O julgamento da AP 470 cometeu erros crassos ao concluir que houve crimes de corrupção e peculato. Os R$ 73,8 milhões supostamente desviados do Fundo Visanet e Banco do Brasil foram, na verdade, integralmente gastos em campanhas de publicidade e de patrocínio do cartão Ourocard. Auditorias do Banco do Brasil e de escritórios independentes confirmam a prestação de serviços, porém toda a farta documentação a respeito foi ignorada ao longo do julgamento.
O dinheiro que o PT repassou aos partidos da base aliada, respeitando as alianças fechadas para as eleições de 2002 e 2004, foi obtido por meio de empréstimos legais junto aos bancos Rural e BMG, que seriam quitados com doações de campanha não declaradas ao TSE. O único erro do PT, assumido publicamente desde 2005, foi recorrer ao chamado caixa dois – dinheiro doado por grandes empresários – para financiar suas campanhas.

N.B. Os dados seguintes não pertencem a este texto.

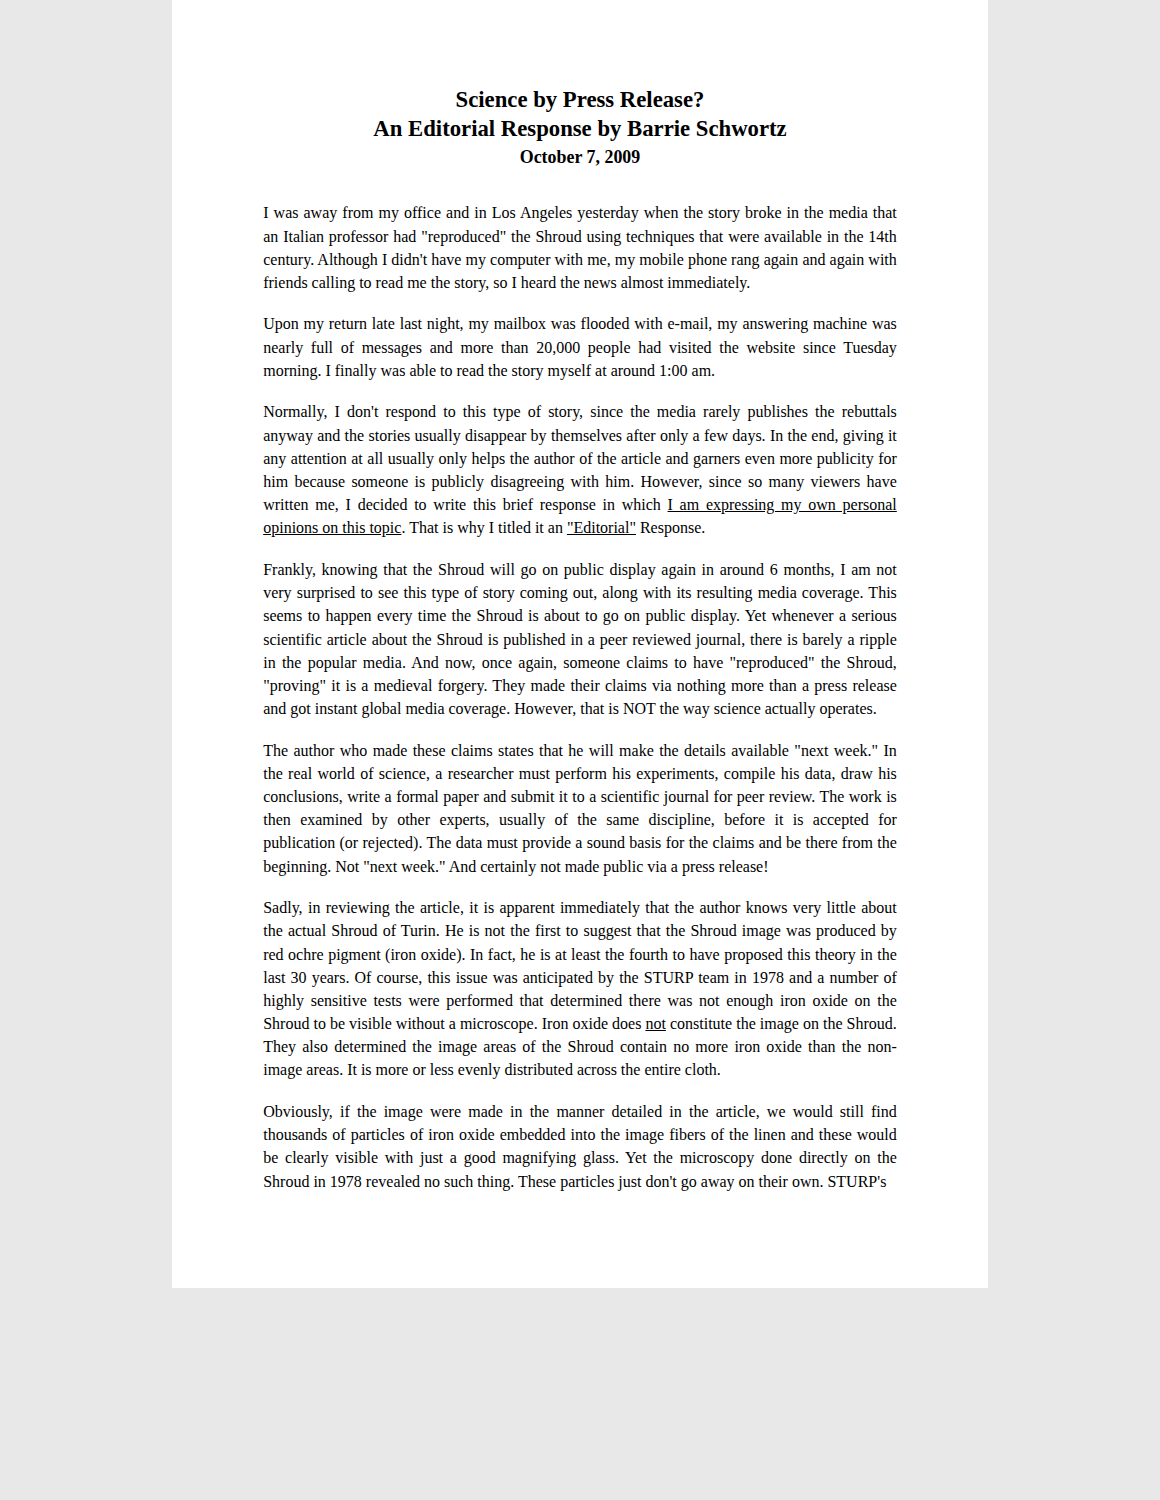Science by Press Release?
An Editorial Response by Barrie Schwortz
October 7, 2009
I was away from my office and in Los Angeles yesterday when the story broke in the media that an Italian professor had "reproduced" the Shroud using techniques that were available in the 14th century. Although I didn't have my computer with me, my mobile phone rang again and again with friends calling to read me the story, so I heard the news almost immediately.
Upon my return late last night, my mailbox was flooded with e-mail, my answering machine was nearly full of messages and more than 20,000 people had visited the website since Tuesday morning. I finally was able to read the story myself at around 1:00 am.
Normally, I don't respond to this type of story, since the media rarely publishes the rebuttals anyway and the stories usually disappear by themselves after only a few days. In the end, giving it any attention at all usually only helps the author of the article and garners even more publicity for him because someone is publicly disagreeing with him. However, since so many viewers have written me, I decided to write this brief response in which I am expressing my own personal opinions on this topic. That is why I titled it an "Editorial" Response.
Frankly, knowing that the Shroud will go on public display again in around 6 months, I am not very surprised to see this type of story coming out, along with its resulting media coverage. This seems to happen every time the Shroud is about to go on public display. Yet whenever a serious scientific article about the Shroud is published in a peer reviewed journal, there is barely a ripple in the popular media. And now, once again, someone claims to have "reproduced" the Shroud, "proving" it is a medieval forgery. They made their claims via nothing more than a press release and got instant global media coverage. However, that is NOT the way science actually operates.
The author who made these claims states that he will make the details available "next week." In the real world of science, a researcher must perform his experiments, compile his data, draw his conclusions, write a formal paper and submit it to a scientific journal for peer review. The work is then examined by other experts, usually of the same discipline, before it is accepted for publication (or rejected). The data must provide a sound basis for the claims and be there from the beginning. Not "next week." And certainly not made public via a press release!
Sadly, in reviewing the article, it is apparent immediately that the author knows very little about the actual Shroud of Turin. He is not the first to suggest that the Shroud image was produced by red ochre pigment (iron oxide). In fact, he is at least the fourth to have proposed this theory in the last 30 years. Of course, this issue was anticipated by the STURP team in 1978 and a number of highly sensitive tests were performed that determined there was not enough iron oxide on the Shroud to be visible without a microscope. Iron oxide does not constitute the image on the Shroud. They also determined the image areas of the Shroud contain no more iron oxide than the non-image areas. It is more or less evenly distributed across the entire cloth.
Obviously, if the image were made in the manner detailed in the article, we would still find thousands of particles of iron oxide embedded into the image fibers of the linen and these would be clearly visible with just a good magnifying glass. Yet the microscopy done directly on the Shroud in 1978 revealed no such thing. These particles just don't go away on their own. STURP's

O julgamento ainda entra para a história por violar importantes garantias constitucionais e inovar em jurisprudências na Suprema Corte, como o desrespeito à presunção da inocência, à inversão do ônus da prova e à dispensa de atos de ofício para caracterização do crime de corrupção. Os ministros também recorreram equivocadamente à teoria do domínio do fato – tese elaborada na Alemanha para punir crimes da Segunda Guerra Mundial – para, mesmo sem provas, condenar o ex-ministro José Dirceu.

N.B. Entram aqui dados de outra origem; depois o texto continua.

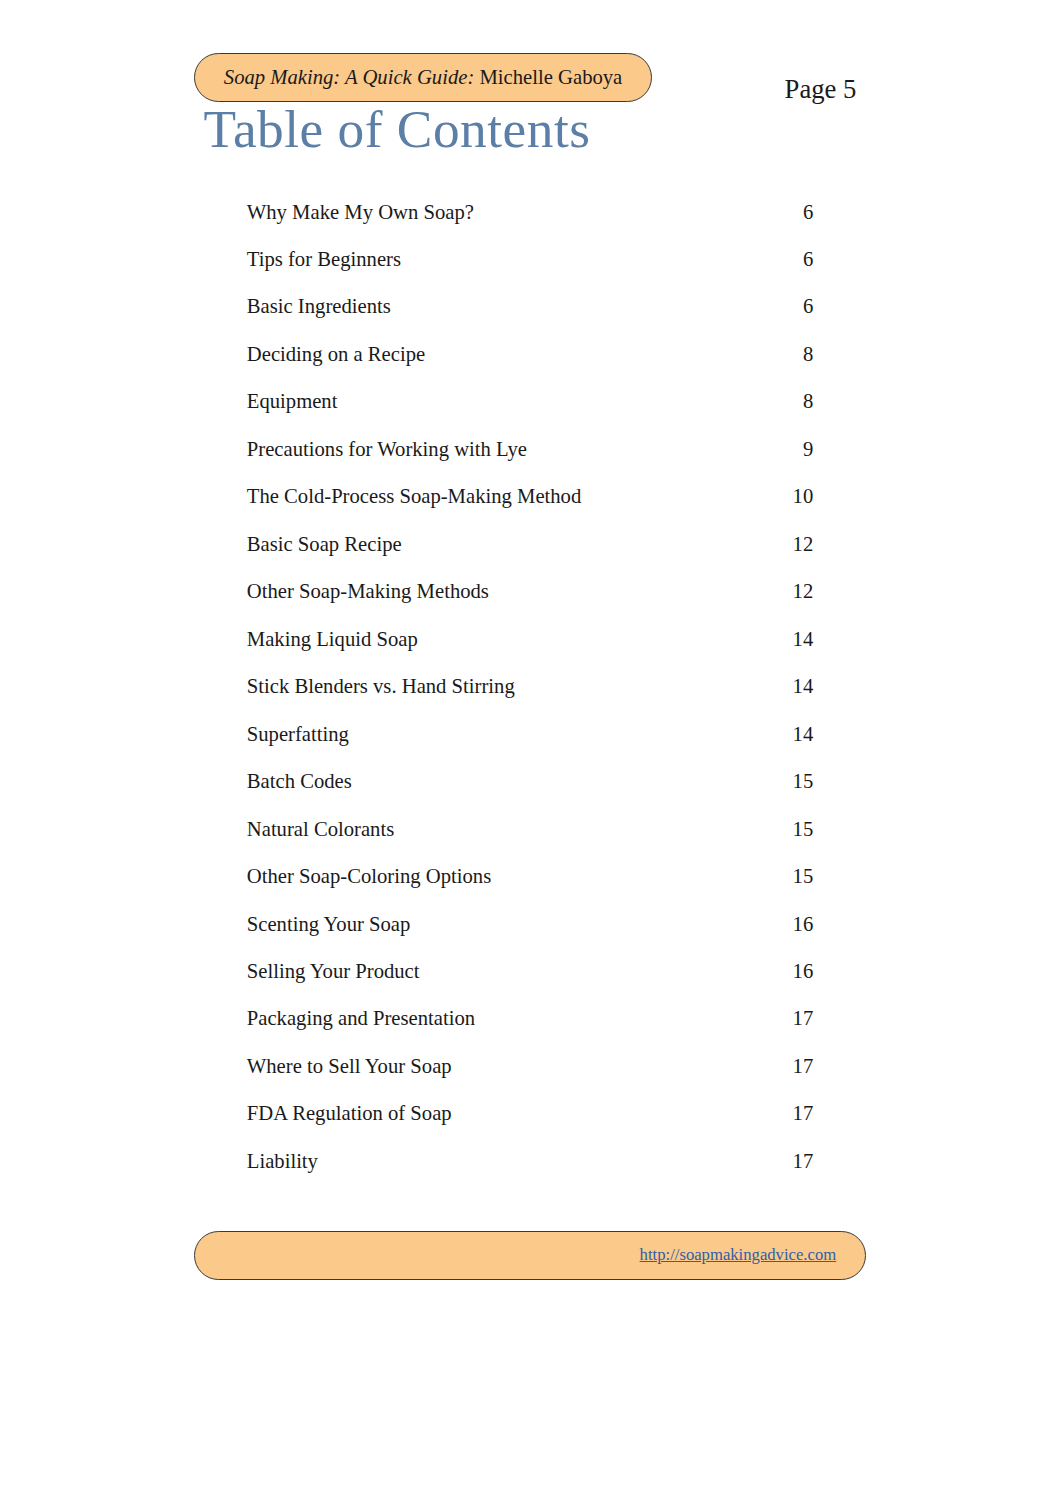Soap Making: A Quick Guide: Michelle Gaboya
Page 5
Table of Contents
Why Make My Own Soap? 6
Tips for Beginners 6
Basic Ingredients 6
Deciding on a Recipe 8
Equipment 8
Precautions for Working with Lye 9
The Cold-Process Soap-Making Method 10
Basic Soap Recipe 12
Other Soap-Making Methods 12
Making Liquid Soap 14
Stick Blenders vs. Hand Stirring 14
Superfatting 14
Batch Codes 15
Natural Colorants 15
Other Soap-Coloring Options 15
Scenting Your Soap 16
Selling Your Product 16
Packaging and Presentation 17
Where to Sell Your Soap 17
FDA Regulation of Soap 17
Liability 17
http://soapmakingadvice.com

Sem tais ineditismos, a maioria dos ministros, conduzida pelo relator Joaquim Barbosa e pelo então presidente Carlos Ayres Brito, não teria como condenar os réus pelos crimes de corrupção ativa e passiva, peculato, evasão de divisas e, sobretudo, formação de quadrilha. Em 13 de janeiro de 2014, este blog publicou uma lista com as 14 PERGUNTAS ESSENCIAIS SOBRE AS VIOLAÇÕES E OS ERROS DA AP 470.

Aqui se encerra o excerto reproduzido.